Nel 1942 aderisce al movimento antinovecentista “Corrente”. Antifascista, partecipa tra il 1944 e il 1945 alla Resistenza e nel 1946, a Milano, è tra i firmatari del manifesto “Oltre Guernica”. Nello stesso anno a Venezia è tra i fondatori della “Nuova Secessione Italiana” poi “Fronte Nuovo delle Arti”.
Nel 1948 partecipa alla sua prima Biennale di Venezia, manifestazione che lo vedrà spesso protagonista: nel 1952 gli viene dedicata una sala personale, nel 1960 riceve il Gran Premio per la pittura, nel 1997 riceve il prestigioso Leone d’Oro alla carriera. All’inizio degli anni cinquanta realizza i suoi celebri cicli di opere: Scontro di situazioni, Ciclo della Protesta, Cicli della Natura.
Nel 1954, alla II Biennale di San Paolo, vince un premio che gli permetterà di trascorrere tre mesi in Brasile la cui estrema e difficile realtà lo colpirà profondamente.
Nel 1961 realizza al Teatro La Fenice le scenografie e i costumi per Intolleranza ‘60 di Luigi Nono con il quale collaborerà anche nel 1984 al Prometeo.
Dal 1961 lavora ai Plurimi, prima quelli veneziani poi quelli realizzati a Berlino tra il 1963 e il 1964 tra cui i sette dell’Absurdes Berliner Tagebuch ‘64 presenti alla Documenta di Kassel nel 1964 dove ha esposto anche in numeose altre edizioni.
Dal 1965 al 1967 lavora allo Spazio/Plurimo/Luce per l’EXPO di Montreal.
Svolge un’intensa attività didattica nelle Università americane e poi alla Sommerakademie di Salisburgo e all’Accademia di Venezia.
La sua carriera artistica è caratterizzata da una costante volontà di ricerca e forza innovatrice.
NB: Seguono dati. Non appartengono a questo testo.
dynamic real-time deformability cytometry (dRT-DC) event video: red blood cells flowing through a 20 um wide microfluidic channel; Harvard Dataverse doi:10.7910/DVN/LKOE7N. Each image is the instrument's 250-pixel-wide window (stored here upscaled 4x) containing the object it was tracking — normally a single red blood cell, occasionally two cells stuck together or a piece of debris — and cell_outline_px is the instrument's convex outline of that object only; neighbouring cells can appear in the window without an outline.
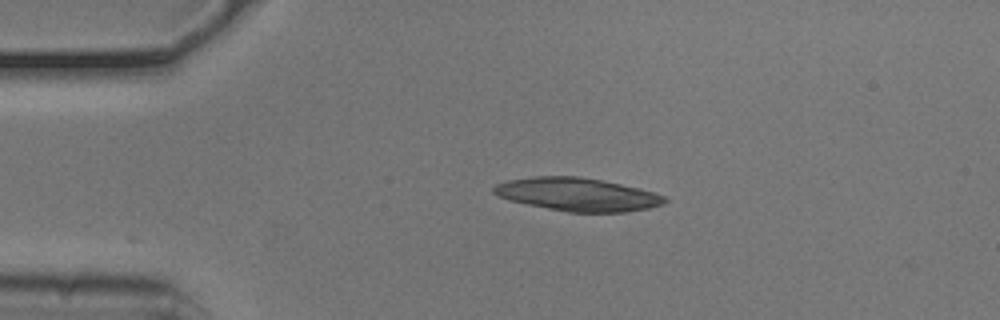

Negli anni settanta realizza i Plurimi/Binari dei cicli Lacerazione e i Carnevali e negli anni ottanta i grandi cicli di “teleri” fino ai Dischi, Tondi, Oltre e …in continuum. Tra le ultime mostre personali di rilievo, la grande antologica al Castello di Rivoli nel 1998 e, dopo la sua scomparsa nel 2006, alla Galleria Nazionale d’Arte Moderna di Roma e alla Berlinische Galerie di Berlino.
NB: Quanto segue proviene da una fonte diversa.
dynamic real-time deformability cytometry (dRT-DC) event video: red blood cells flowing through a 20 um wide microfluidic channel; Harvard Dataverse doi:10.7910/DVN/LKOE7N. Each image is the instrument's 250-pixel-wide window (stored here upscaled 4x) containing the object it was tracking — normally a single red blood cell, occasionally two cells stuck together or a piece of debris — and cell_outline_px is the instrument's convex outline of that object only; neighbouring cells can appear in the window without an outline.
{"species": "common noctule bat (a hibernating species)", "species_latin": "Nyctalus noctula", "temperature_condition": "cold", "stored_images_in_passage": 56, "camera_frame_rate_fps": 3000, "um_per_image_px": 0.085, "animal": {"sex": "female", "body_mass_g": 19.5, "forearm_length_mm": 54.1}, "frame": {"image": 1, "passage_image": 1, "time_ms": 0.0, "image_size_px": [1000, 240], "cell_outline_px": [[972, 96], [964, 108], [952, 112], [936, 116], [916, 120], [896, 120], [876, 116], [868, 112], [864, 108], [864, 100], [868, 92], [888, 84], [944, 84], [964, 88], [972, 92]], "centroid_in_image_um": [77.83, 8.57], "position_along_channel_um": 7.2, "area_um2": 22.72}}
La pittura di Vedova non si accontenta dell’occhio, ma vuole anche la palpebra. Non c’è visione intensa e abbagliante che non richieda l’oscurità più profonda. Il nero di Vedova, la sua presenza costante come disegno, contorno, macchia, griglia, scrittura, morsura, segno, groviglio, segnale, sgocciolatura. Il nero è questa palpebra, questa profondità che si sporge oltre se stessa per superarsi, per ritrovare poi i rossi, i gialli, i blu, i bianchi.
Una pittura che non termina, che non comincia, che si muove sulla tensione degli sguardi, ma anche dietro ad essi.